What would I see if God showed me my life’s work? What good had I done? What about me deserved to be remembered?

The nearest gravestone to the car has the name Sarah Sanders etched into it, which is perfect for the unnamed character in my story. I text it to my writer friend so he can remind me when we meet up to go over the edits.

I text a meme to my wife, so she knows the funeral is over. She responds in kind and before I know it, my dad is pulling into a truck stop in the middle of nowhere. I follow him in and buy some burned coffee tastes like it’s been it’s been sitting since breakfast.

The school calls. My daughter’s sick and I need to pick her up ASAP. I reschedule the plans to have lunch with my parents.

Work calls. There is an emergency that nobody else knows how to fix. Soon I’m in my home office, working remotely to restore a service that only matters to four people while my daughter naps. Those four people feel important enough to call me while I’m off for a funeral.

My wife comes home to find me working. I suggest we take a vacation this summer. She points out that I say that every year and we never do. Still, I want to think about taking a vacation with her.

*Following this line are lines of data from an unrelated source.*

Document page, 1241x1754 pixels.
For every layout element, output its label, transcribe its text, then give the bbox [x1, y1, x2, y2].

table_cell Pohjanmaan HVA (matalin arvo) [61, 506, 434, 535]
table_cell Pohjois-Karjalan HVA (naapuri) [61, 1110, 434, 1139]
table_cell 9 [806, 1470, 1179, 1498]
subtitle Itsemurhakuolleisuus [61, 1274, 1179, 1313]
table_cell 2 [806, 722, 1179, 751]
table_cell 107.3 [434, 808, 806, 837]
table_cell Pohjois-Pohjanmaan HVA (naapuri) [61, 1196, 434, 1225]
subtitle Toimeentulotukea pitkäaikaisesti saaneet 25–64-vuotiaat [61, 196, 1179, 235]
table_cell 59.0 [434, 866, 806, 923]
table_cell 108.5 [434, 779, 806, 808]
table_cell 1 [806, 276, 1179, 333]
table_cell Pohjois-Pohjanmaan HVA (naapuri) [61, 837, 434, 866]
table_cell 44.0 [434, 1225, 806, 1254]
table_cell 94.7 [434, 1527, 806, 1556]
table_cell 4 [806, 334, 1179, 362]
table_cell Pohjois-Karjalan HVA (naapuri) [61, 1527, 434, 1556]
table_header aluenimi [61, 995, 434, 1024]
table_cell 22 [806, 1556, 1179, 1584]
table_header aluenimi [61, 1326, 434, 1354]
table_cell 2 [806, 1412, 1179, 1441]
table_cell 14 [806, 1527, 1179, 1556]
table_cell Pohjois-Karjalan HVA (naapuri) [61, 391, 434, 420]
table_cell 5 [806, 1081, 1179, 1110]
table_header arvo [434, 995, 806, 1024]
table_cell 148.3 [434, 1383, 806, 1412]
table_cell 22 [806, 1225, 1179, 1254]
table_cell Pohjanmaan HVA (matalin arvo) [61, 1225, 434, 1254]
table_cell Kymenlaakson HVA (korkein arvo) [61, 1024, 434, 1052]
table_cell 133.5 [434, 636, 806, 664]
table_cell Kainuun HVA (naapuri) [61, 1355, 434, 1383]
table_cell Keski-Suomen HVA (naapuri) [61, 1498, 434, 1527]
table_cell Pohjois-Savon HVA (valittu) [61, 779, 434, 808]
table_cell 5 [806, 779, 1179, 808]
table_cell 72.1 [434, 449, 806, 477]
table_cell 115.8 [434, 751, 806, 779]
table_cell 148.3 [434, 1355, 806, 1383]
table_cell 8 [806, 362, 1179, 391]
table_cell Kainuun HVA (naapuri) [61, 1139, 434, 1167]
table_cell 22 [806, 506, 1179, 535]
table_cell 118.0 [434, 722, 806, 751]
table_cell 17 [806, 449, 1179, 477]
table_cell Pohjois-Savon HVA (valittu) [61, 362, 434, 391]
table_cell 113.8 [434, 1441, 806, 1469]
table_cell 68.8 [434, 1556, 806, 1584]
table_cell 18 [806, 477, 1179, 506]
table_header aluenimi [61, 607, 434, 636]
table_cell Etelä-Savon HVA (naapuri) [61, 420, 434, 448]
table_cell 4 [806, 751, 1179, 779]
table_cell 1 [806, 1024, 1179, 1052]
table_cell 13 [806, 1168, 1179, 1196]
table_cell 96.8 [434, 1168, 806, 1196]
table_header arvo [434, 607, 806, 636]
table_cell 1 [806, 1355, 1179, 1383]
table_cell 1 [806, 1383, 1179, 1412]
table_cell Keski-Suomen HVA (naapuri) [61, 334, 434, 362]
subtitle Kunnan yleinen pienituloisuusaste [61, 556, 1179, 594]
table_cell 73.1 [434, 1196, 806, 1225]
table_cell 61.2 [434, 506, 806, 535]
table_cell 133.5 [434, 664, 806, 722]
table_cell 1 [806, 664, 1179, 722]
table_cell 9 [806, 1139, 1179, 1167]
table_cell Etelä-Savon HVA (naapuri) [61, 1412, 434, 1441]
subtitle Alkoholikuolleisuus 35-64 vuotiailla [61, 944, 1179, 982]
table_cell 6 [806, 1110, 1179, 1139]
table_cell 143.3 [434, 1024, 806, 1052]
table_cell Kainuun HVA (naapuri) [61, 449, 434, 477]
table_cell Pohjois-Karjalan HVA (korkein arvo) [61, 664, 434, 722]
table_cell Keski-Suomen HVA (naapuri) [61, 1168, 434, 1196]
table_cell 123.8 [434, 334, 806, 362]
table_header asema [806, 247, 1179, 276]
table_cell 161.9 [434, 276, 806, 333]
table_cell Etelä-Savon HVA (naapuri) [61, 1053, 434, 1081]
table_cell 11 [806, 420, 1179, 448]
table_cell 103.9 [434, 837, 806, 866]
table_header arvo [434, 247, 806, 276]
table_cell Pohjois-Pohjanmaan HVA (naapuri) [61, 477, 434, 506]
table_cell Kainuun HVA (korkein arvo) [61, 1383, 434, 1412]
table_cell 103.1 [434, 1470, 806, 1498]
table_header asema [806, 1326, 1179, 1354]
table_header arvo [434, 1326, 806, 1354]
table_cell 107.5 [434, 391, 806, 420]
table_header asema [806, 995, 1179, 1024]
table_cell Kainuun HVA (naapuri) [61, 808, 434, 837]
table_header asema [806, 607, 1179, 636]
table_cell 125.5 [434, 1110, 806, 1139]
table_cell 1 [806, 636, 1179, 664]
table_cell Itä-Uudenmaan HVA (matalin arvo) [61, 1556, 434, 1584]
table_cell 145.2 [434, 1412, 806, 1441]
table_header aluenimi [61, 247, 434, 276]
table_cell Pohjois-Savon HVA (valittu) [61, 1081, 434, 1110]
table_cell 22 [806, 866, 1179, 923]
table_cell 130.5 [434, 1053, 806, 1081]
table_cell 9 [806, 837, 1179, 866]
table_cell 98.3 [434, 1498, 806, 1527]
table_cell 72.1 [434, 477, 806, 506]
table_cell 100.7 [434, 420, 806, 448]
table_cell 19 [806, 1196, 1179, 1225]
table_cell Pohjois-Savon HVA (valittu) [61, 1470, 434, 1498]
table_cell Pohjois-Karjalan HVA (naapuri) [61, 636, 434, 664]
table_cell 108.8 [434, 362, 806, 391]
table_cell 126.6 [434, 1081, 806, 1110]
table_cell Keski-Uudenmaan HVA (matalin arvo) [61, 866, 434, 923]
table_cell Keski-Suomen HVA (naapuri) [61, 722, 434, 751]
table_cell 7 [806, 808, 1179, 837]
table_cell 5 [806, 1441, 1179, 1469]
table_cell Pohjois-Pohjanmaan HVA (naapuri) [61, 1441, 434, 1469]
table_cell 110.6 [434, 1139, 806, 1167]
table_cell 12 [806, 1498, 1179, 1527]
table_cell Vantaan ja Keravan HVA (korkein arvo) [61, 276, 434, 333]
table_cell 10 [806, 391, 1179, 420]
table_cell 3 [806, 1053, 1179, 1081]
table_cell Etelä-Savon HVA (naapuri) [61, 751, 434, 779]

I shut off my phone, lock the door to my office, put on headphones, and start writing. The words flow. I know that I’ll write every day now. That I will take that vacation. I can pick up the strands of my life and build something beautiful too, as long as I take the time to do it.

My phone buzzes and I stop writing mid-sentence to answer it. My writer friend is calling to remind me about Sarah Sanders, and we get wrapped up talking about the edits to his memoir. When I get off the phone, I’m too tired to do anything. I guess I’ll have to pick up those strands tomorrow.